THE PROBLEM
Please set out the data below as a Markdown table with the columns Row and Line, giving each line its own numbered row. Skip blank lines and leave the pictures out.

● ● ● ● ● ● ●

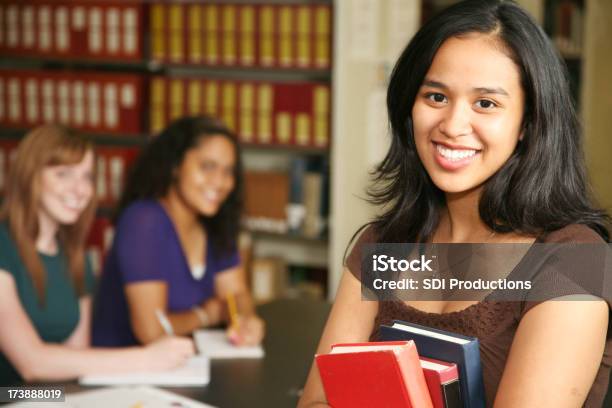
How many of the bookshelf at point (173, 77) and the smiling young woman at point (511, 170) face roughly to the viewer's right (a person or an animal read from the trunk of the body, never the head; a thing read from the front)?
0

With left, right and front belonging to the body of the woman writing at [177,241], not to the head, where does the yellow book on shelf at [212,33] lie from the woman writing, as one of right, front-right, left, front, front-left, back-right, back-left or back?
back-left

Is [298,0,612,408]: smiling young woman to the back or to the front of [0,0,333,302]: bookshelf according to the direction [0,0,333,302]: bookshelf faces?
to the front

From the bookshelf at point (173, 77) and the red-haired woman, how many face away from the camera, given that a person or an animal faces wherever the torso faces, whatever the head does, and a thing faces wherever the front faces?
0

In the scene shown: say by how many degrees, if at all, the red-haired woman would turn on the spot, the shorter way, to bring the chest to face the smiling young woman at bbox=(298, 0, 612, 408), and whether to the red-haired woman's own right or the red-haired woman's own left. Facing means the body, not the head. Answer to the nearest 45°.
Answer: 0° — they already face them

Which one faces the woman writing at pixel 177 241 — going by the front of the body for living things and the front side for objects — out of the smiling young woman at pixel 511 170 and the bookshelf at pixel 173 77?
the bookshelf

● ● ● ● ● ● ●

OUTPUT OF THE EXERCISE
| Row | Line |
|---|---|
| 1 | How many of the bookshelf at point (173, 77) and the smiling young woman at point (511, 170) face roughly to the viewer's right (a person or an animal read from the trunk of the body, never the head; a thing read from the front)? |
| 2 | 0 |
| 3 | With left, right and front belonging to the body of the woman writing at [177,241], not to the head, where does the yellow book on shelf at [212,33] lie from the woman writing, as one of right, front-right, left, front, front-left, back-right, back-left or back? |
| 4 | back-left |
| 5 | Is [298,0,612,408]: smiling young woman to the back or to the front of [0,0,333,302]: bookshelf according to the direction [0,0,333,302]: bookshelf faces? |
| 6 | to the front |
| 7 | From the bookshelf at point (173, 77) and the red-haired woman, how many face away from the camera, given that a person or an animal faces wherever the torso faces, whatever the head does, and a thing faces wherever the front faces? |
| 8 | 0 |
| 9 | In the scene shown: say by how many degrees, if at all, the red-haired woman would turn on the spot, the shorter way, to bring the chest to face the smiling young woman at bbox=(298, 0, 612, 408), and whether to the red-haired woman's own right or the red-haired woman's own left. Facing means the body, not the head. Answer to the nearest 45°. |
| 10 | Answer: 0° — they already face them |
| 11 | Which one faces the woman writing at pixel 177 241 — going by the front of the body for living things and the front side for objects — out of the smiling young woman at pixel 511 170 and the bookshelf at pixel 173 77? |
| 12 | the bookshelf |